In order to permit that when the virtual ip pass from one node to the
other, the mac address is published correctly to all machine, you have
to put the nodes in the same virtual lan with the router on the switch.
In this manner the gratuitos arp request send by send_arp program
arrives to router and so to all other network. Otherwise uou can see the
virtual ip only in its network.

INSTALLAZIONE

For cluster with status information on local disk:
create a directory to put cluster software:
mkdir /opt/clusterix
create a directory to put log and to put file that contain
status information.
mkdir /opt/clusterix/log
mkdir /opt/clusterix/qf
create file for status information:
touch /opt/clusterix/qf/quorumfile
put the following files in the directory /opt/clusterix:

clusterixwsd.sh Main cluster script
clusterixwsd.conf Configuration file
control_control0_4.sh Scirpt that control control_process0_4.sh
control_process0_4.sh Scirpt that control control_control0_4.sh and
that lanch the script that test the availability of
the service
script.sh Script that control the start and stop of
the service
service.sh Script that start and stop the service (it is
only to test the cluster at the beginning
of installation)
controllo (script that have to give 0 for ok and 1 for ko)
gotest.sh the service use for test (it is only to test
the cluster at the beginning of installation)
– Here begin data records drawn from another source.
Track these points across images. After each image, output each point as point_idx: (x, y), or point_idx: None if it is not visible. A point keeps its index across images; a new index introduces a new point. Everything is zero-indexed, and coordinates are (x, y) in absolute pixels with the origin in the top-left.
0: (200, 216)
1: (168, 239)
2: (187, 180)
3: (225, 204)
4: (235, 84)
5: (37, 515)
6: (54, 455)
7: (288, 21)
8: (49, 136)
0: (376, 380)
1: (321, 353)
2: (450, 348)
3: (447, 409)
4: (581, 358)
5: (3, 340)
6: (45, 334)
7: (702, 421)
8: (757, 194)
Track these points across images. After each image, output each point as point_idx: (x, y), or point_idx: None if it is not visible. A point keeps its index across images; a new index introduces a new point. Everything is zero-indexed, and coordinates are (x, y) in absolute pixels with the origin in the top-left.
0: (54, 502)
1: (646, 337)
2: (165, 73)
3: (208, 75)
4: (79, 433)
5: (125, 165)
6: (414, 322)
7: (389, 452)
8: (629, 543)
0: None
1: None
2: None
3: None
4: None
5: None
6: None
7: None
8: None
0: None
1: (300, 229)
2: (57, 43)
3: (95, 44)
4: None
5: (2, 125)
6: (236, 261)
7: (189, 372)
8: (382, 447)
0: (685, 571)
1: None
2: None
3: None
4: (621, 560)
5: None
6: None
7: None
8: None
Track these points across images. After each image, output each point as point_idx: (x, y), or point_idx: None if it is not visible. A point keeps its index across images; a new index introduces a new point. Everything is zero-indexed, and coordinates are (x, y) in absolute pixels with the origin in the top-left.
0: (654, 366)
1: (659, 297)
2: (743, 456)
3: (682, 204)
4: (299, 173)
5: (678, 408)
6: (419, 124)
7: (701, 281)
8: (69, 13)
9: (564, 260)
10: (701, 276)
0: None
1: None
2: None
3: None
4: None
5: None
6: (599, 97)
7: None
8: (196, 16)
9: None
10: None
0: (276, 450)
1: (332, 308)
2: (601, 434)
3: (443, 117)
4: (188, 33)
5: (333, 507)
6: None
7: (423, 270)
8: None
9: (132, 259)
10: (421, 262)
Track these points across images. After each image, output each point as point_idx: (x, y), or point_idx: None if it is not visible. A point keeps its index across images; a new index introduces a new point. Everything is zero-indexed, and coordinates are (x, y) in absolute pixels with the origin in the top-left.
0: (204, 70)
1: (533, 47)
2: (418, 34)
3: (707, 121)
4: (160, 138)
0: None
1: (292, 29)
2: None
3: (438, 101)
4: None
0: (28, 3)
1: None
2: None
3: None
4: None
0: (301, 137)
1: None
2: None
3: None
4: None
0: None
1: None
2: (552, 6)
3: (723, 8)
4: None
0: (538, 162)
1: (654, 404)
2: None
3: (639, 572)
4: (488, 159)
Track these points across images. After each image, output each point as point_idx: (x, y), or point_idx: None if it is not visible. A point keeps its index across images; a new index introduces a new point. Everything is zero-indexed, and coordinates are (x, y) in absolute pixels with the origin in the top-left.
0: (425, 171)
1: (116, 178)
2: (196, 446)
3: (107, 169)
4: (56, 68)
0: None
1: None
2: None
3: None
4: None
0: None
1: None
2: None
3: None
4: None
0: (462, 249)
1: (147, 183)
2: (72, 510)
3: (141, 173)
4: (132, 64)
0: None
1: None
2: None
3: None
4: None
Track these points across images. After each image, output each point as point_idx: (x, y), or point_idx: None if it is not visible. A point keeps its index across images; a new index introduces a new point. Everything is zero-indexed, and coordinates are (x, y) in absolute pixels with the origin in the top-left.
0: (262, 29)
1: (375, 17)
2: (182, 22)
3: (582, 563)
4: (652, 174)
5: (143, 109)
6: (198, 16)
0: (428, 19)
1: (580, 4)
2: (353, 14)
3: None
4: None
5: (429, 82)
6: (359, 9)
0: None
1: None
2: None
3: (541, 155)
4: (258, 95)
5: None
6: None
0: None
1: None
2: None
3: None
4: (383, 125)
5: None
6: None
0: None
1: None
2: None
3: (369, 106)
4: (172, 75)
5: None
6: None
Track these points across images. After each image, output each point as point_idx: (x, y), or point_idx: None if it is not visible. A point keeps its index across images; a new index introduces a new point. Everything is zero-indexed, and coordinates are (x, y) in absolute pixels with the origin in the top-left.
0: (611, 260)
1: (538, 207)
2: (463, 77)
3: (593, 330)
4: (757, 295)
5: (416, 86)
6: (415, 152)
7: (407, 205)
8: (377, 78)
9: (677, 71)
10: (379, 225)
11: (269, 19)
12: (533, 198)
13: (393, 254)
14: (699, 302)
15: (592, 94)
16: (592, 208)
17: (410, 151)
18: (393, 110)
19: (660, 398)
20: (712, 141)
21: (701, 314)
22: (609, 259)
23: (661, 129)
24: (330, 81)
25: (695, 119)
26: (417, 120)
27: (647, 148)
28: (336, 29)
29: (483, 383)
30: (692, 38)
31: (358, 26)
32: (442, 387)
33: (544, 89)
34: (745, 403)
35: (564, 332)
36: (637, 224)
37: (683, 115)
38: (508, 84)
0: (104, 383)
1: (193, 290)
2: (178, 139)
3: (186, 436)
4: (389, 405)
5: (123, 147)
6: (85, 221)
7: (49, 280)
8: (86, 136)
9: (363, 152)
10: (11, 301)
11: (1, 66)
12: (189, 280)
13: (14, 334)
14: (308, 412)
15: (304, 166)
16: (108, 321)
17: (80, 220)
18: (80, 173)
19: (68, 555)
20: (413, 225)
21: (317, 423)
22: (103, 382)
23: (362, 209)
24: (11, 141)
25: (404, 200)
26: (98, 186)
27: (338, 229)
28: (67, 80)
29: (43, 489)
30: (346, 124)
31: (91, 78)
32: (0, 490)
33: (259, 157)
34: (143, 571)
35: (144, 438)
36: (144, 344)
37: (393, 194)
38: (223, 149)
Note: all the files names can be changed and then changes the values of
variables in the configuration files)

Note: All the files except the configuration file have to be executable.

Note: The send_arp program have to take the following parameters:
usage: send_arp src_ip_addr src_hw_addr targ_ip_addr targ_hw_addr
I include that send_arp program for linux in this archive. Note that for
FreeBSD and Solaris you havent needed of it.

Note: If for some reason you want to change the block number in which
the cluster write information either in file or raw device, you have to
see the blocknum function in clusterix(wsd).sh.

Note: For Solaris you have to use another date program to return the
number of secs from 1 January 1970. I include in this tar datenum.c and
compiled version datenum that give the right result.

Then you have to change the values of the variable according to your
system: for the file clusterixwsd.sh you have only to set conffile
variable to the path of the configuration file. Then you have to set all
the variables in the configuration file clusterixwsd.conf according to
your needs and following the comment that is before each variable. When
you are installing it is better that you set the variable to use the
test service that is with the cluster and only when you are sure that
all function that you substitute this test service with the real
service. after that you have set the variable in configuration files
you have to copy all these files on the other node. than you
can give the command: "/opt/clusterix/clusterixwsd.sh initialize" this
initialize the file in which the status information are stored. then you
start the cluster: "/opt/clusterix/clusterixwsd.sh start" now you can
check the log to see if it is all right, and give the command
"/opt/clusterix/clusterixwsd.sh status" to see if it is all right and
check for the presence of the test service with: "ps auxw | grep gotest"
and check for the precence of an ip and mounted disk if any in
configuration file. then you start the cluster in the other node:
"/opt/clusterix/clusterixwsd.sh remote start" and then check again with:
"/opt/clusterix/clusterixwsd.sh status" at this point the cluster is up
and function and if there is some hardware failer the cluster switch the
service. but until now there is no check of service. So if there is a
service fails or you stop the service the cluster dont know of that
and doesnt make anything. So you can start the external check of
the service: "/opt/clusterix/clusterixwsd.sh startcontrol" and then
check the statuscontrol program with: "/opt/clusterix/clusterixwsd.sh
statuscontrol"

At this point we can make some test. For example you can stop the
service with "/opt/clusterix/service.sh stop" (or ps auxw | grep gotest
and then kill pid) and see that the cluster switch it on the other node.
you can stop the cluster with "/opt/clusterix/clusterixwsd.sh stop" and
see that the cluster start the service on the other node. you can reboot
the machine and test that the service go on the other node etc.

The same is valid for cluster with status information on shared disk
with the exception that instead to specified a quorumfile variable with
a file you have to set a variable quorumdevice to a raw device that is
on shared disk.

after that all the things function you can put your service under the
control of the cluster: so set the variable start_service_comand to a
script that start the service set the variable stop_service_comand
to a script that stop the service set stop_service_comand_2 to
a script that stop the service if the first script fails to
stop it set includestringstart excludestringstart includestringstop
excludestringstop according to your needs.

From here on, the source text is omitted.